Evidence Gap: No Thailand-Specific Studies Available
The provided evidence contains no peer-reviewed studies from Thailand published between 2018-2025 evaluating school-based vision screening programs. The evidence base consists entirely of international guidelines (primarily U.S.-based from AAP, AAO, and USPSTF) and studies from North America and Europe, with no data addressing program design, coverage, outcomes, cost-effectiveness, or implementation feasibility specific to the Thai context.
What the Evidence Shows Instead
International Guideline Framework for School-Based Screening
The most recent comprehensive guidance from the American Academy of Ophthalmology (2023) emphasizes that optimal pediatric vision care requires organized screening programs in community settings with guaranteed access to comprehensive examinations and provision of refractive correction 1.
Core Program Components
Screening methodology should combine traditional visual acuity testing with instrument-based screening (photoscreening or handheld autorefraction) for children ages 3-5 years, transitioning to visual acuity charts after age 5 when cooperation improves 1.
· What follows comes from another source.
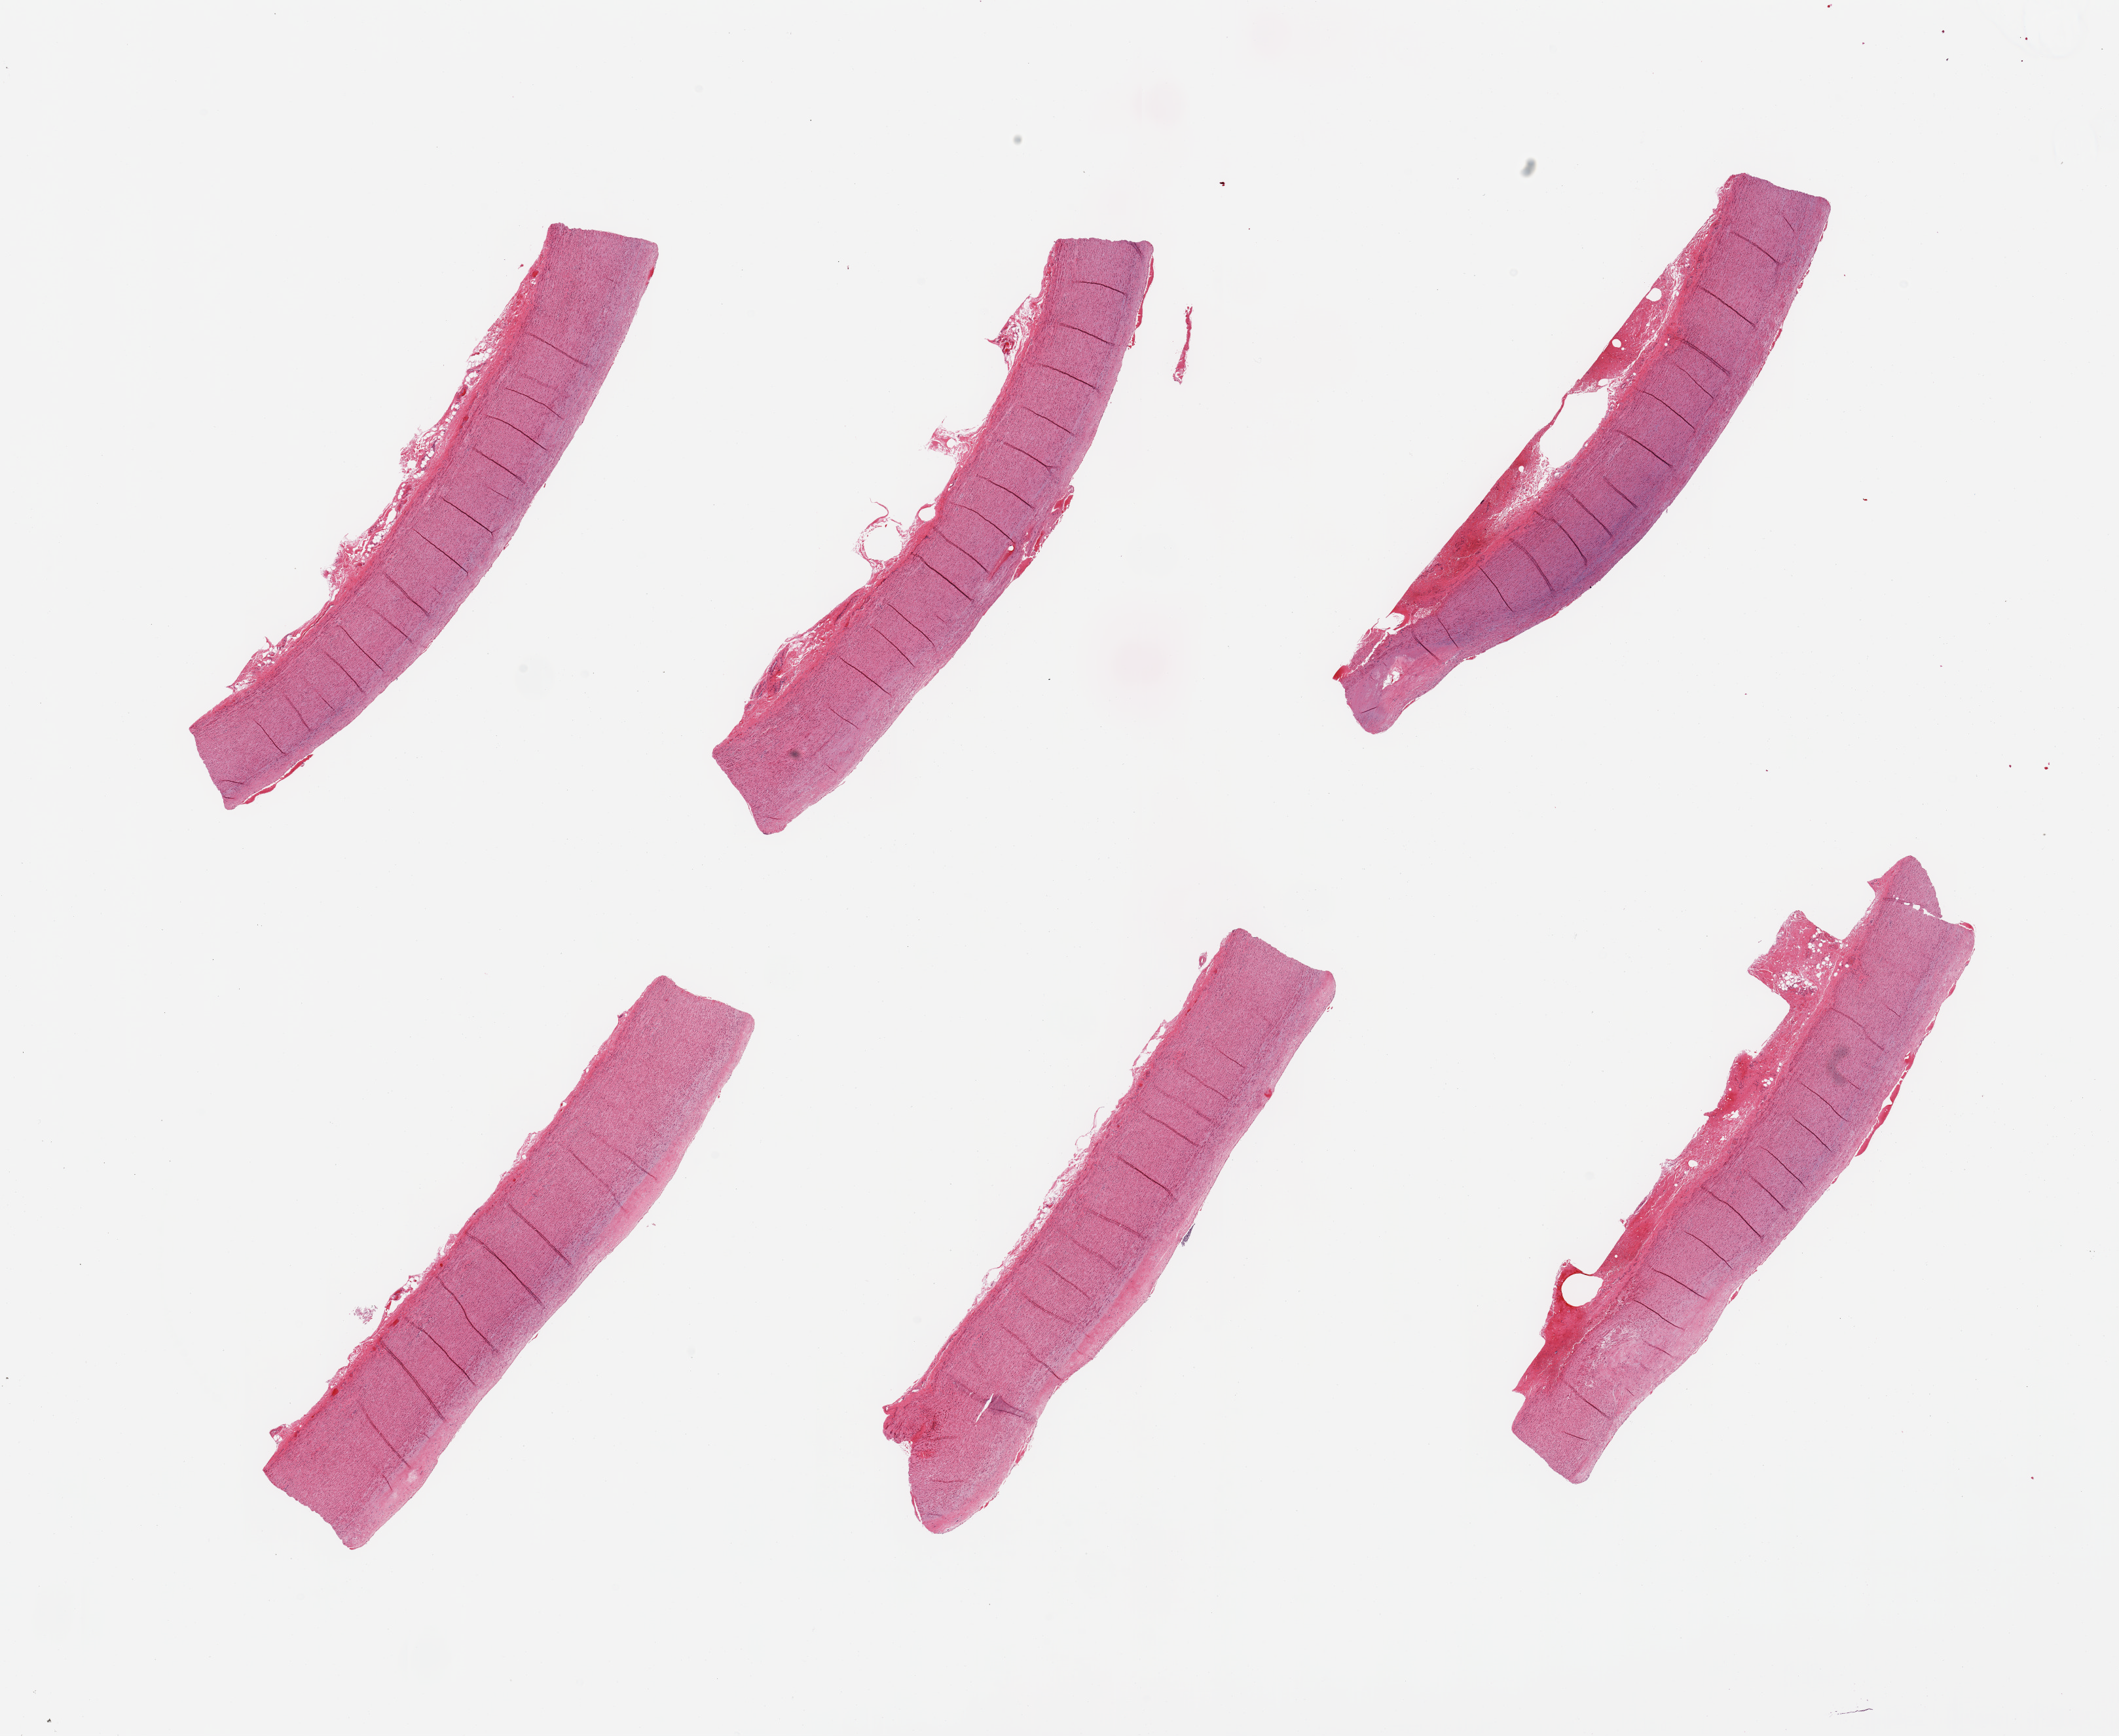
Whole-slide image, haematoxylin and eosin stain, brightfield — a low-resolution overview of the entire scanned area, about 25.6 x 21.0 mm; PAXgene-fixed paraffin-embedded (PFPE) section; section of aorta (target tissue); donor tissue sample. Male donor.
* reviewer comment on this tissue sample: 6 pieces; no plaques; up to 0.6 mm adventitial fibrous tissue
Age-appropriate visual acuity tests include HOTV charts, Lea symbols, or tumbling E for children 3-5 years old 1.
Instrument-based screening (photoscreening) demonstrates superior sensitivity (85% specificity) compared to traditional acuity testing alone, particularly for detecting amblyogenic risk factors 2.
Critical Implementation Barriers
Follow-up examination rates after failed screening vary dramatically: only 4 of 15 U.S. programs achieved >70% follow-up, while 11 programs fell below 50% 1.
Barriers include inadequate information, lack of access to care, limited financial means, and insurance coverage issues 1.
Providing free spectacles in addition to screening significantly improves the number of children who obtain and wear needed correction compared to prescription-only approaches 1.
Partnering with school nurses to ensure follow-up care proves valuable for minority and low-income children 1.
Evidence-Based Program Design Elements
Screening Protocol
Passive consent models achieve 89% screening participation versus 62% with active consent models (p < 0.001) 3.
Comprehensive screening should include photoscreeners, visual acuity testing, stereoacuity assessment, and eye alignment evaluation 3.
Detection rates in kindergarten populations: 10.7% overall visual problems, 3.4% amblyopia, 6.7% clinically significant refractive errors 3.
For 67.2% of children with detected visual problems, the school screening represented their first eye examination 3.
Cost-Effectiveness Considerations
Photoscreening using digital cameras costs approximately $0.11 per child screened 2.
Vision screening combined with free eyeglasses increases probability of passing standardized achievement tests by 2.0 percentage points, though effects fade without follow-up 4.
Screening alone without provision of eyeglasses is generally insufficient to improve student outcomes 4.
Quality Assurance
Screening personnel require proper training regardless of whether using traditional or instrument-based methods 1, 5.
Evaluators must understand test limitations in relation to the population being tested 1.
Funding mechanisms must include separate payment for vision screening services rather than bundling into general health visits 1.
Common Pitfalls to Avoid
Do not rely on screening alone—comprehensive programs must ensure access to follow-up examinations and treatment 1.
Do not assume referral equals treatment—active follow-up systems are essential to overcome barriers 1, 6.
Do not screen without providing financial support for eyeglasses—prescription-only approaches fail to improve outcomes 1, 4.
Do not perform one-time screening—annual rescreening during school years is recommended 5.
Do not use active consent models if avoidable—passive consent dramatically improves participation 3.
Application to Thailand Context
While no Thailand-specific evidence exists in the provided literature, the international guidelines suggest that successful implementation in any setting requires:
Legislative support with dedicated funding mechanisms separate from general healthcare budgets 1.
Integration of both traditional acuity testing and instrument-based screening methods 1.
Guaranteed provision of free eyeglasses to children who need them 1, 4.
Active follow-up systems to ensure children receive comprehensive examinations after failed screening 1, 3.
Training programs for screening personnel with quality assurance protocols 1, 5.
The absence of Thailand-specific research represents a significant evidence gap that should be addressed through local implementation studies evaluating program design, coverage rates, clinical outcomes, cost-effectiveness, and feasibility within the Thai healthcare and educational systems.